-- Selected passage --
In accordance with the FIE Tax Law, the EIT Law and other
relevant tax regulations, Linyang China was exempted from state
and local enterprise income tax in 2005 and 2006, was taxed at a
reduced rate of 12% in 2007, would be taxed at a reduced rate of
12.5% in 2008 and 2009, and at a rate of 25% from 2010 onward.
From 2005 until the end of 2009, Linyang China is also exempt
from the 3% local income tax applicable to foreign-invested
enterprises in Jiangsu Province. In addition, under relevant PRC
tax rules and regulations, Linyang China is entitled to a
two-year income tax exemption on income generated from
additional investment in the production capacity of Linyang
China resulting from our contribution to Linyang China of funds
we received through issuances of series A convertible
preference shares in a private placement in June and August
2006, and a reduced tax rate of 12.5% for the three years
thereafter. In addition, our subsidiaries, Yangguang Solar and
Shanghai Linyang, are subject to an enterprise income tax rate
of 25% from year 2008 onwards.
If Linyang China no longer qualifies for the preferential
enterprise income tax rate, we will consider available options
under applicable law that would enable us to qualify for
alternative preferential tax treatment. To the extent we are
unable to offset the expiration of this preferential tax
treatment with other tax benefits, the expiration of this
preferential tax treatment will cause our effective tax rate to
increase.

-- Problem set --
**a)** In the tax passage, at what rate was Linyang China taxed in 2007?
**b)** Rewrite the paragraph of the tax passage that begins "In accordance with the FIE Tax Law" as a short list, keeping its main facts.

-- Extracted entries --
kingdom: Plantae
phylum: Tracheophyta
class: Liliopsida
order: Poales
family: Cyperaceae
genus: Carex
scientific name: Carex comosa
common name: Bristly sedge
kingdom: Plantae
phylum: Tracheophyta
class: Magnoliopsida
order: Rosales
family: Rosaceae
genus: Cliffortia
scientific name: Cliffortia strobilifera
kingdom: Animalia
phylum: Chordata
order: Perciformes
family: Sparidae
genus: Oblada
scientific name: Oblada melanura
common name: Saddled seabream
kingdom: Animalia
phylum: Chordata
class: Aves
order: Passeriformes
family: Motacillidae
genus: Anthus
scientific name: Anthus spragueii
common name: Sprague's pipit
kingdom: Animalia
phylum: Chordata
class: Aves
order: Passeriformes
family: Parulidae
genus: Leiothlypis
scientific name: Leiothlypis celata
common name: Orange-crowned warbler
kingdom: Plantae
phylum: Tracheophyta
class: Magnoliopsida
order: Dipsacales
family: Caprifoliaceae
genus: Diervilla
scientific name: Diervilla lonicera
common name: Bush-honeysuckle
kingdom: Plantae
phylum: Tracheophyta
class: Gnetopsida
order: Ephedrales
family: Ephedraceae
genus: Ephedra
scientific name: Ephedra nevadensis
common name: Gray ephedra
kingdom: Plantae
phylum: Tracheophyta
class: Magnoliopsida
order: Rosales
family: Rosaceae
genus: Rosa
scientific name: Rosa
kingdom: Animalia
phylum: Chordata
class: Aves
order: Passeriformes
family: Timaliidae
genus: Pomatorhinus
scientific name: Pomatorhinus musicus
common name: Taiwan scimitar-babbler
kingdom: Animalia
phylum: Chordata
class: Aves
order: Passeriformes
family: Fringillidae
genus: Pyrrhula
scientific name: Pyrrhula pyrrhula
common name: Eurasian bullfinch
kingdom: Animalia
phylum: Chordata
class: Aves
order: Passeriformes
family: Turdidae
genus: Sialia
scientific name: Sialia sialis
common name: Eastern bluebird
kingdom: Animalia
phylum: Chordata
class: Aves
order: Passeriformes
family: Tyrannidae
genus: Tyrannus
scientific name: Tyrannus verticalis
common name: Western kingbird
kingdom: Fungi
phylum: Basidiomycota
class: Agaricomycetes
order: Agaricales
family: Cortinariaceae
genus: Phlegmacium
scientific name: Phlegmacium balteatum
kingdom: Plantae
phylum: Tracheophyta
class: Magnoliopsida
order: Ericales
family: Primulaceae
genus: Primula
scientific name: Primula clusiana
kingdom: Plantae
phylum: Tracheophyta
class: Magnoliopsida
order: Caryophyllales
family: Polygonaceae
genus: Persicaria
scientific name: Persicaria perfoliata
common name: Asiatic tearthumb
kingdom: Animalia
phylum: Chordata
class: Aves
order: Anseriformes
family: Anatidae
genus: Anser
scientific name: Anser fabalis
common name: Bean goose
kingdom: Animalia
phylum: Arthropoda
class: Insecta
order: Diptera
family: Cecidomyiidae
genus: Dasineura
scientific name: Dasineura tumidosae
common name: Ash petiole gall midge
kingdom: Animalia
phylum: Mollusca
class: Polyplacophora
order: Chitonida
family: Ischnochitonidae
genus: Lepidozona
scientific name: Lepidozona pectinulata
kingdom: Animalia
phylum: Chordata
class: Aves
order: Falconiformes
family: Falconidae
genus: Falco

-- Solved tasks --
**a)** A reduced rate of 12%.

**b)**
- Under the FIE Tax Law, the EIT Law and other tax regulations, Linyang China's enterprise income tax was or would be:
  - exempt in 2005 and 2006
  - 12% in 2007
  - 12.5% in 2008 and 2009
  - 25% from 2010 onward
- From 2005 until the end of 2009, Linyang China is exempt from the 3% local income tax for foreign-invested enterprises in Jiangsu Province.
- Income from additional production capacity funded by the series A convertible preference share private placement of June and August 2006 gets a two-year income tax exemption, then a 12.5% rate for the next three years.
- The subsidiaries Yangguang Solar and Shanghai Linyang pay a 25% enterprise income tax rate from 2008 onward.